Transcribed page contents
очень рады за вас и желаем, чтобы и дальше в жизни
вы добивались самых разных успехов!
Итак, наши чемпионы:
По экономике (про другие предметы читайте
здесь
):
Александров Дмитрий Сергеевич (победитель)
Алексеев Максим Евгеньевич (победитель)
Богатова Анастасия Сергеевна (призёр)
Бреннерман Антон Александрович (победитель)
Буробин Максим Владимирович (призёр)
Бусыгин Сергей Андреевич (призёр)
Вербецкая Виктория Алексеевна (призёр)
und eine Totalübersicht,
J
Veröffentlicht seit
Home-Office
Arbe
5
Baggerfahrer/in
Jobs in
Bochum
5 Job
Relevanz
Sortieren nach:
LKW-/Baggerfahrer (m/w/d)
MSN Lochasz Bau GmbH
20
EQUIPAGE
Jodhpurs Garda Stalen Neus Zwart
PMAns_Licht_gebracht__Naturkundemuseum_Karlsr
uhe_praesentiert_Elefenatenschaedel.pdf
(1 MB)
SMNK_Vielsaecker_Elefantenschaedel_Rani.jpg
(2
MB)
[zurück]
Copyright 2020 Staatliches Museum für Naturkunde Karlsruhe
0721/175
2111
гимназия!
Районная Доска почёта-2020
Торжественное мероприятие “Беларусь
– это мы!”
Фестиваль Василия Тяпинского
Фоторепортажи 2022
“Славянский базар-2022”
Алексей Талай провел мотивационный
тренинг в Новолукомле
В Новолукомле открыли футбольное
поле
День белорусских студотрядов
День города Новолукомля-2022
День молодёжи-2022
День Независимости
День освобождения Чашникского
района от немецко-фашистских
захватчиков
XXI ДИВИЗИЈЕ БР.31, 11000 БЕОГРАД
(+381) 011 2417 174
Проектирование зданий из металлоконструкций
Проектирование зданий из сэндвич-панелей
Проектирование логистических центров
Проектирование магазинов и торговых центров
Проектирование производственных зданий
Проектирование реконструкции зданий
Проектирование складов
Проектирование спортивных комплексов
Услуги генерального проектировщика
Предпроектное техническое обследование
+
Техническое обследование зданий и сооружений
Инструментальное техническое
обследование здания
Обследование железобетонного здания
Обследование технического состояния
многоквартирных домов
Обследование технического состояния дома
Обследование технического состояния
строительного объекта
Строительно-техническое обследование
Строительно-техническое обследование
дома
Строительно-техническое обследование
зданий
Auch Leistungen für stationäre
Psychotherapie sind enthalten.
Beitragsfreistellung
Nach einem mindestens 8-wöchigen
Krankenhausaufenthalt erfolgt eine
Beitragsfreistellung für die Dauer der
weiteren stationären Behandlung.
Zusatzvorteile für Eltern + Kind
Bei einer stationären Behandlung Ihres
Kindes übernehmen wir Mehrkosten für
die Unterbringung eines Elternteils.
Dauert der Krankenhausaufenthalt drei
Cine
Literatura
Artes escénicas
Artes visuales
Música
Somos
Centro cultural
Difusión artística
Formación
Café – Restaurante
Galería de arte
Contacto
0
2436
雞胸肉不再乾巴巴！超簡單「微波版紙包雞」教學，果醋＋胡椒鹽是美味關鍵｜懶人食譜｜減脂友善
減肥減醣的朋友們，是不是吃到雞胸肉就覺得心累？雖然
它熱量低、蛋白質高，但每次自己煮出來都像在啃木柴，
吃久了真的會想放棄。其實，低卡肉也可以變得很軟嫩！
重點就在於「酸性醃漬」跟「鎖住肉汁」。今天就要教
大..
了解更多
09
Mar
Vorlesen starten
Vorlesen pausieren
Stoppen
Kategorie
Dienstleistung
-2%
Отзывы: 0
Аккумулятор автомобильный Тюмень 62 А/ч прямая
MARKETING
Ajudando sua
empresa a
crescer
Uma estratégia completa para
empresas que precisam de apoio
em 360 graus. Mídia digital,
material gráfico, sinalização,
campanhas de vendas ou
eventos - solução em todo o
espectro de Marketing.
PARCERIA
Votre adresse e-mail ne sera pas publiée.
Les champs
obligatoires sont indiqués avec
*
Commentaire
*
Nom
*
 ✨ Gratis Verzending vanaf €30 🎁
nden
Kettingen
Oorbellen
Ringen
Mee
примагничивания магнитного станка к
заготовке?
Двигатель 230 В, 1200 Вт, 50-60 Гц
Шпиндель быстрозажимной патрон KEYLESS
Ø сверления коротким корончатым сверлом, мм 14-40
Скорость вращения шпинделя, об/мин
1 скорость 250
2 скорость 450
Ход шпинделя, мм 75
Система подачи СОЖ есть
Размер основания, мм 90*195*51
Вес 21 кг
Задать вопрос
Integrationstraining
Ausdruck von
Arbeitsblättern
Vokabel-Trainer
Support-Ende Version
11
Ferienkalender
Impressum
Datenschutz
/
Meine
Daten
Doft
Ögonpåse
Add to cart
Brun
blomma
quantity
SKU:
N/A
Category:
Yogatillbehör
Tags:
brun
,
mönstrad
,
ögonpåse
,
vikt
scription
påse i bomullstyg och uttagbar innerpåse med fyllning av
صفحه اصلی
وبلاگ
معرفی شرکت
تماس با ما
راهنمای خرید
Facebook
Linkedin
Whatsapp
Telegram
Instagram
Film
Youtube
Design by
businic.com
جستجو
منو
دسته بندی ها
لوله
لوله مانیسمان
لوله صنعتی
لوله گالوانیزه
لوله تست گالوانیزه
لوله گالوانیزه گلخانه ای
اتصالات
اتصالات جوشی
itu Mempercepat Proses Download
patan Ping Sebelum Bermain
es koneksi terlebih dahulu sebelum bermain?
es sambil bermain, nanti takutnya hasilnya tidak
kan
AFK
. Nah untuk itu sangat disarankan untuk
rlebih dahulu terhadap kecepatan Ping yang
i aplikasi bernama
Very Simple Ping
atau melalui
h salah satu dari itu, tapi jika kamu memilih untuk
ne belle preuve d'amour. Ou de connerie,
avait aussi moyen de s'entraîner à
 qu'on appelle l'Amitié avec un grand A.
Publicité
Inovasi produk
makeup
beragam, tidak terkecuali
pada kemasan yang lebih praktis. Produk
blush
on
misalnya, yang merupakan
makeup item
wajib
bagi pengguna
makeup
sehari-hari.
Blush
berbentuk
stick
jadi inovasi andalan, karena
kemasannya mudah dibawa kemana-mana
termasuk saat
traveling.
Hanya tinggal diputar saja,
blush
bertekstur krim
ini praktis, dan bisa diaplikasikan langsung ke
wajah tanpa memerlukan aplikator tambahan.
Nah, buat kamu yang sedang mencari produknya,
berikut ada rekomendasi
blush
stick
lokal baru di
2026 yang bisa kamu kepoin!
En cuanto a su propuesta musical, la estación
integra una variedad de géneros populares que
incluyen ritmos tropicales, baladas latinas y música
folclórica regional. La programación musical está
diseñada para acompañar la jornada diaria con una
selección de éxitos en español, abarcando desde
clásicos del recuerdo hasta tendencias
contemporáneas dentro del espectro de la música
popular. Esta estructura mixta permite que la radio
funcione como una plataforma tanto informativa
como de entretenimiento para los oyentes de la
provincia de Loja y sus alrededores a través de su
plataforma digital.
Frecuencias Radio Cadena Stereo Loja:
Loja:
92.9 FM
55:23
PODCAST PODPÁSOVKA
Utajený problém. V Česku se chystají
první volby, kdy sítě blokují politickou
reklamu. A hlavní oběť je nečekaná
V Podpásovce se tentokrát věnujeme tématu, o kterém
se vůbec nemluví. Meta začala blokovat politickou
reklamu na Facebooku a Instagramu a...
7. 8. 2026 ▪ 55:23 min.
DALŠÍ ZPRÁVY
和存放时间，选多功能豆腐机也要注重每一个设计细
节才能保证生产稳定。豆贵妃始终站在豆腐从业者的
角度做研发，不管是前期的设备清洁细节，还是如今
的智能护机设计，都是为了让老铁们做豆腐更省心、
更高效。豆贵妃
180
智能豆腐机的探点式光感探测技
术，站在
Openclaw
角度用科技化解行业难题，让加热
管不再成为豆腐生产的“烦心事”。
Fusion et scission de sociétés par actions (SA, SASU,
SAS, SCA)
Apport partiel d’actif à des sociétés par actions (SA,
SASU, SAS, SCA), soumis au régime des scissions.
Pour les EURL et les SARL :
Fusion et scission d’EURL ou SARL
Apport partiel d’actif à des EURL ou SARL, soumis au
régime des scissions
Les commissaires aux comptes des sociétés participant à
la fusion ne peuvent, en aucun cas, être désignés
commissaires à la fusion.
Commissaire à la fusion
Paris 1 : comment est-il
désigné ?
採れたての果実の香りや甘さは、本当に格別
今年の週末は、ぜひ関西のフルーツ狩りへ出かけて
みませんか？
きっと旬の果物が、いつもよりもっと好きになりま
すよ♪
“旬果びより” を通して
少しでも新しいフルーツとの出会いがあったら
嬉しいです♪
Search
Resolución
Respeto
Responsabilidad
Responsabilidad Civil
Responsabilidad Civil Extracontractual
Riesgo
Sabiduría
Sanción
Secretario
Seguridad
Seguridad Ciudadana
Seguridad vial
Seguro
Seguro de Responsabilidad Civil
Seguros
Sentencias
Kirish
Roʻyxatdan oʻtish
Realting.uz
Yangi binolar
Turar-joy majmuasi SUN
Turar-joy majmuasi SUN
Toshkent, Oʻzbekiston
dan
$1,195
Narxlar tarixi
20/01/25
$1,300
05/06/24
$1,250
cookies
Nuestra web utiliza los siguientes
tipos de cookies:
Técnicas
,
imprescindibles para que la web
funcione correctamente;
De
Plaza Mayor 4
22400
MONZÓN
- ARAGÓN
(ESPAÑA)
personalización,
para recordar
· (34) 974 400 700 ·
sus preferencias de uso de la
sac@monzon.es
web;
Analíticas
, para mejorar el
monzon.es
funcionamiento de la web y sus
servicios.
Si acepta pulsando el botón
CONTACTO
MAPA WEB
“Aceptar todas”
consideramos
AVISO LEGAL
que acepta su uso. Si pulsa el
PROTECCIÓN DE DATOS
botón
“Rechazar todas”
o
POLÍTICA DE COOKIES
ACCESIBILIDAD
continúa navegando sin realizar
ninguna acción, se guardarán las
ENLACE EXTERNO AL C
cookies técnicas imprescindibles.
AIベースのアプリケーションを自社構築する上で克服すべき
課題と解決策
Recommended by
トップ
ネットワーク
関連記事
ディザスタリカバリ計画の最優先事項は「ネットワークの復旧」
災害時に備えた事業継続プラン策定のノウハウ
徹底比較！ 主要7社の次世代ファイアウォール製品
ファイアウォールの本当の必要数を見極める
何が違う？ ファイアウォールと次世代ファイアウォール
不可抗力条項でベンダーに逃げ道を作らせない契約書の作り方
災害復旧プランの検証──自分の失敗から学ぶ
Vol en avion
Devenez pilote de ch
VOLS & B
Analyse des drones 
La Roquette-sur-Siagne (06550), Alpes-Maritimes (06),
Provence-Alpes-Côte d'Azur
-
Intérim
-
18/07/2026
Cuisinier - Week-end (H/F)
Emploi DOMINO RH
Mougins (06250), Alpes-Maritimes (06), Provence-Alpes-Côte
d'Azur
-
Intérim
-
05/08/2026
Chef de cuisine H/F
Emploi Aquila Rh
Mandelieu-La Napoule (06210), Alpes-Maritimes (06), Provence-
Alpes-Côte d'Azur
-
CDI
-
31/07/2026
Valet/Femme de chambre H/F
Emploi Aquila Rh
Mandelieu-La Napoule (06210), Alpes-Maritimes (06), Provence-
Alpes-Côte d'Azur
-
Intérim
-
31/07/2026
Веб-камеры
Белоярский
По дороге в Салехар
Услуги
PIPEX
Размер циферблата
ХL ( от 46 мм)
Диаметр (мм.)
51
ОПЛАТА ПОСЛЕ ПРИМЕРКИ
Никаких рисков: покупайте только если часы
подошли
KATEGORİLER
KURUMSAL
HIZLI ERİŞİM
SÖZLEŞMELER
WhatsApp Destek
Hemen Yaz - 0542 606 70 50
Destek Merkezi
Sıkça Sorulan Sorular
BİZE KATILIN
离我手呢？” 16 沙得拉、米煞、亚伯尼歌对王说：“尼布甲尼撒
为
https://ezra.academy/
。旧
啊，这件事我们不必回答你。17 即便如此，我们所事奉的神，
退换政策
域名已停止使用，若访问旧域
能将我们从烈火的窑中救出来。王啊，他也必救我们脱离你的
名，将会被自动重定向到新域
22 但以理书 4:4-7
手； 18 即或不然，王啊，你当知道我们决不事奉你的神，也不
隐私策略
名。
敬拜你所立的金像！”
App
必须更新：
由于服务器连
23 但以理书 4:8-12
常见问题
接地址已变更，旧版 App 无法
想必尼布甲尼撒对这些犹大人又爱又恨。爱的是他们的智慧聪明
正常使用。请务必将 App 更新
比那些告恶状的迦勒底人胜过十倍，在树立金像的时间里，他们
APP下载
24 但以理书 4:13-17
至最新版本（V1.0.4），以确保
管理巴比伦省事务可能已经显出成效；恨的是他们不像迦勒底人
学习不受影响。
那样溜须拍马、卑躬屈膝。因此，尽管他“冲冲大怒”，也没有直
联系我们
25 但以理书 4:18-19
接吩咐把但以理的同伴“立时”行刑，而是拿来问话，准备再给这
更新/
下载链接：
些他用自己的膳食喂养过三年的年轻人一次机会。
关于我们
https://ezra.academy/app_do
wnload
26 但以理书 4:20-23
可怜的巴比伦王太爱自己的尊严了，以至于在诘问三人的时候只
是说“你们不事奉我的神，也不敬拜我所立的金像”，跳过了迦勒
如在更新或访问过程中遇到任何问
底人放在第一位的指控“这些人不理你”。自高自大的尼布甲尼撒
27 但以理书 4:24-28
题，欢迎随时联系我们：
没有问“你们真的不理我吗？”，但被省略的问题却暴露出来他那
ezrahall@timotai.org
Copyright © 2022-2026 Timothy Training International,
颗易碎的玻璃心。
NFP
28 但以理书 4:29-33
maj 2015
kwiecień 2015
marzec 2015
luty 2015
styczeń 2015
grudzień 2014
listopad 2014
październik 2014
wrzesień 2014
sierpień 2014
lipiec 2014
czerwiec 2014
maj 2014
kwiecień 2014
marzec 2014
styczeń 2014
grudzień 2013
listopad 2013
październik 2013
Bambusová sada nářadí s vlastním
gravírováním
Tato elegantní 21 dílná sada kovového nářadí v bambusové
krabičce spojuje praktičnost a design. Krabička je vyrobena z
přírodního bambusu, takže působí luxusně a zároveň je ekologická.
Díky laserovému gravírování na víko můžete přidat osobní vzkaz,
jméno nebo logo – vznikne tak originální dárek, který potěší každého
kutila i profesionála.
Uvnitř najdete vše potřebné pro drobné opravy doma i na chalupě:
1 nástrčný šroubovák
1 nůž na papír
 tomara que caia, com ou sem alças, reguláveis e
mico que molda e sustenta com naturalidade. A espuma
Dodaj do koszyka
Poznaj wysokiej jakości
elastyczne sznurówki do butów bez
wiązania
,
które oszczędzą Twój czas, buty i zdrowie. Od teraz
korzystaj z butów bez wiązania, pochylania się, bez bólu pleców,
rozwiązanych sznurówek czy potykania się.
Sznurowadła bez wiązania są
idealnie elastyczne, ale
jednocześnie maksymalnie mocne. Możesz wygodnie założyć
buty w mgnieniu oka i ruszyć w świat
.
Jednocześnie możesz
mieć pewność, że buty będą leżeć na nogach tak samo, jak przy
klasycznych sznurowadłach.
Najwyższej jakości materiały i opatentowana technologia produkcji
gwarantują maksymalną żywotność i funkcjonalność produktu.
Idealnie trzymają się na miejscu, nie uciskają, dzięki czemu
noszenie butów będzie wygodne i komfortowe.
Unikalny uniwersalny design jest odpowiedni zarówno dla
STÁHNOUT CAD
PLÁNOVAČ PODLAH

_Activity_. Rewrite the lines above from the first one through the line containing "PMAns_Licht_gebracht__Naturkundemuseum_Karlsr", replacing "Bochum" with "Dortmund" and keeping everything else unchanged. Give only that stretch.

_Response to the task_.
очень рады за вас и желаем, чтобы и дальше в жизни
вы добивались самых разных успехов!
Итак, наши чемпионы:
По экономике (про другие предметы читайте
здесь
):
Александров Дмитрий Сергеевич (победитель)
Алексеев Максим Евгеньевич (победитель)
Богатова Анастасия Сергеевна (призёр)
Бреннерман Антон Александрович (победитель)
Буробин Максим Владимирович (призёр)
Бусыгин Сергей Андреевич (призёр)
Вербецкая Виктория Алексеевна (призёр)
und eine Totalübersicht,
J
Veröffentlicht seit
Home-Office
Arbe
5
Baggerfahrer/in
Jobs in
Dortmund
5 Job
Relevanz
Sortieren nach:
LKW-/Baggerfahrer (m/w/d)
MSN Lochasz Bau GmbH
20
EQUIPAGE
Jodhpurs Garda Stalen Neus Zwart
PMAns_Licht_gebracht__Naturkundemuseum_Karlsr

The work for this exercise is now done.